GIVEN TASK
Pick up the advice piece below about a mother moving in with her grown child and her partner, and continue it from its last sentence.

QUOTED TEXT
————————

Wow, that's a new one -- Mom needs to move in with the kid. It's usually the other way around, but these are the economic times in which we live. Things are tough all over.

You're right: if she moves in, it will likely affect your relationship with your boyfriend in a negative way. It won't help your relationship with your mom, either. Three's a crowd, and when the third one is your mom, it's not just a crowd, it's a Who concert. You might enjoy having her there at first, but things could go wrong quickly and in so many ways.

What happens when she starts telling you how to live your life? How to cook, clean, arrange the furniture, grocery shop? How you work too much? Why you should get rid of your cats? That's what moms do, you know. They can't help it. You'll always be her child and she wants to take care of you, even when you are grown and don't need it.

Or, what if she feels like an intruder and tiptoes around you, and stays in her room all the time because she feels like an imposition on you two? Then you'll feel guilty.

What if she's always there and never goes anywhere, like that cock-blocking loser roommate you had in college? You'll feel smothered.

————————

ENTRIES SUPPLIED

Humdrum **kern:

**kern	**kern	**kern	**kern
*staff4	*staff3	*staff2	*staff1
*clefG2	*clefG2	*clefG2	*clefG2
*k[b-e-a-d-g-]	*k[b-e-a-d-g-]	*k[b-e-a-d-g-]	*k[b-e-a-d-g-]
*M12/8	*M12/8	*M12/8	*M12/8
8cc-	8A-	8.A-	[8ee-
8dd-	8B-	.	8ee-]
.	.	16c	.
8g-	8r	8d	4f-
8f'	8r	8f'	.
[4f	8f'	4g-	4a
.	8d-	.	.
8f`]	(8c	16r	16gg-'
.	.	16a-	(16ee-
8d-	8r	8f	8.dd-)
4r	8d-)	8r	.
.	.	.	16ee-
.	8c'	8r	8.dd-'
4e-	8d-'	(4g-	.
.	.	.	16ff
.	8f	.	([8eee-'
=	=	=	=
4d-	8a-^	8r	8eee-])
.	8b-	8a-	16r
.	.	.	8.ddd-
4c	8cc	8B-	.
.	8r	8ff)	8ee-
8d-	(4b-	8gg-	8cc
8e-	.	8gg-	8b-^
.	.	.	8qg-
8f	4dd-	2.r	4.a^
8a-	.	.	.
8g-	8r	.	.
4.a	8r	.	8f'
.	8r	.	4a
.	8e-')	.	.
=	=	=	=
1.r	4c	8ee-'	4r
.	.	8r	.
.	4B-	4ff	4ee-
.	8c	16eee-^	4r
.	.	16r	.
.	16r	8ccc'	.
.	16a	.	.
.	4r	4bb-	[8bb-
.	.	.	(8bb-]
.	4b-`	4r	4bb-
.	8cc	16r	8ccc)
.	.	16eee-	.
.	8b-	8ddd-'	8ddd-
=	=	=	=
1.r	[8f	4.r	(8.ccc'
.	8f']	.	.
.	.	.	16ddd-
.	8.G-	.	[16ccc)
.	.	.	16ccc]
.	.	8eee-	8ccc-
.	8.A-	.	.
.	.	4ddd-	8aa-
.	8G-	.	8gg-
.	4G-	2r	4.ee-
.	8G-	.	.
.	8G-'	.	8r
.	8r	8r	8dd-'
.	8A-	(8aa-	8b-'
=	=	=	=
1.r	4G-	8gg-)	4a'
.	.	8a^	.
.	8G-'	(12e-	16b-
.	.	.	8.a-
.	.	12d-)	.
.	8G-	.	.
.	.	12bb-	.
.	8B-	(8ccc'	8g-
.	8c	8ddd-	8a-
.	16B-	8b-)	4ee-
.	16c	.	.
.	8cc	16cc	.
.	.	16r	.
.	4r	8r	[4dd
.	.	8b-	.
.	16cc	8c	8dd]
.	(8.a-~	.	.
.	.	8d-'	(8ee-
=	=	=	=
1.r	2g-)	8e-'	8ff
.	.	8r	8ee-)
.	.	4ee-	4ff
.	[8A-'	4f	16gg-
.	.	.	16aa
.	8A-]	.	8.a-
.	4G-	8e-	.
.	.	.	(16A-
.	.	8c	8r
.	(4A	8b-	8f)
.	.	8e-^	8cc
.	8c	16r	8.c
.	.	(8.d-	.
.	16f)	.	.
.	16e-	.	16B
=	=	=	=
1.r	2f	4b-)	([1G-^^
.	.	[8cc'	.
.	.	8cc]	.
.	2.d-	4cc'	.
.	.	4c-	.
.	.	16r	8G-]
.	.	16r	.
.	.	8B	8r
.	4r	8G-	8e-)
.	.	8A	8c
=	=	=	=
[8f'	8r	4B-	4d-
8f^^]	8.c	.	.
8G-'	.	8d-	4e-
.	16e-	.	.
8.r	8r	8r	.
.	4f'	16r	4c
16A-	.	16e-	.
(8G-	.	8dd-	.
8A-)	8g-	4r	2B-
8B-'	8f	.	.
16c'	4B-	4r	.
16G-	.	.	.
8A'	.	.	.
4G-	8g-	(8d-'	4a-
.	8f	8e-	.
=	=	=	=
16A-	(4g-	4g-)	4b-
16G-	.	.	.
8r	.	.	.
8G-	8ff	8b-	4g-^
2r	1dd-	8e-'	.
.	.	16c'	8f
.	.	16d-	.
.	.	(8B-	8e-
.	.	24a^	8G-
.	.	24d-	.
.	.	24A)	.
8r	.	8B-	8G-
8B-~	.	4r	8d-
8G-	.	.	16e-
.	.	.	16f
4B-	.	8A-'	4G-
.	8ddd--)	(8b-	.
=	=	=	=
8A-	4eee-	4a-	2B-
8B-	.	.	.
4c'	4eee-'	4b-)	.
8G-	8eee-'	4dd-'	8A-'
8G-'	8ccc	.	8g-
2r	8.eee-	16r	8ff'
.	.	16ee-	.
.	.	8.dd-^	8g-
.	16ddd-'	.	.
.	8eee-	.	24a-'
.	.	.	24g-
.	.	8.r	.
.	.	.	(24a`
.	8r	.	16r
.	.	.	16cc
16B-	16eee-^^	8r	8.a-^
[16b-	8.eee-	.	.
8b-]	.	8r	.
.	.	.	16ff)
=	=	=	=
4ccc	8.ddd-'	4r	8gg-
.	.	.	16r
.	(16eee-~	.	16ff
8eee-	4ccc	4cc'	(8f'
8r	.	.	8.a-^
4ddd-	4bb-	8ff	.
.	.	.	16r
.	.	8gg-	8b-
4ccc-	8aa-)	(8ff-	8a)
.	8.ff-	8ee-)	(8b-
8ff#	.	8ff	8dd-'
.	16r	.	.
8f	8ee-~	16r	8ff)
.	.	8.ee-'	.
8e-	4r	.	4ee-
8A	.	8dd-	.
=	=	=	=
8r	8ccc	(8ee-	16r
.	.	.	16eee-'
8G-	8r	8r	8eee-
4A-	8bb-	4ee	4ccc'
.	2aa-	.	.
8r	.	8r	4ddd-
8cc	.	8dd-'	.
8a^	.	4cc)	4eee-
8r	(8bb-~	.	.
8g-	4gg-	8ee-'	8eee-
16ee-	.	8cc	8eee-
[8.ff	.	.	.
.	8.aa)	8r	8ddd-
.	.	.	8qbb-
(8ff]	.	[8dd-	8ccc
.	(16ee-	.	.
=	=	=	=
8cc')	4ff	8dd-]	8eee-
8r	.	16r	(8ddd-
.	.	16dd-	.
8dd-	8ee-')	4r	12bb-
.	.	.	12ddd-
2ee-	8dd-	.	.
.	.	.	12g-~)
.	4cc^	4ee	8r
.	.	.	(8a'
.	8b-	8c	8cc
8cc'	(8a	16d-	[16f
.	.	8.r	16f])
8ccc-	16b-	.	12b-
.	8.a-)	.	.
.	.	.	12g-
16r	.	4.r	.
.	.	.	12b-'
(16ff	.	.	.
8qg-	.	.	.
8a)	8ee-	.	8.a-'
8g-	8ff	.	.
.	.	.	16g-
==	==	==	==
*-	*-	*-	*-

————————

TASK OUTPUT
What if your boyfriend resents suddenly having to share you with your mom? What happens when you two fight? Will her presence stifle your sex life because you worry about her hearing you? The list could go on and on...

On the other hand, she's your mother. She carried you for 40 weeks, brought you into the world, fed you, clothed you, raised you. If the tables were turned, she would take you into her home without hesitation. She's your mom. You can't leave her on the street.

If she can afford her own place, that's the best solution for everyone's sake. If not, I don't have an answer for you. I don't know you or your mom or the particular dynamics of your relationship. I do know that moving her in will add stress to your life and could threaten your relationship with your boyfriend. That's a sacrifice you might have to make.

Are you and your mom honest enough with each other than you could discuss your concerns? That might be a good start.

It's a tough decision, but one only you can make. Good luck with it.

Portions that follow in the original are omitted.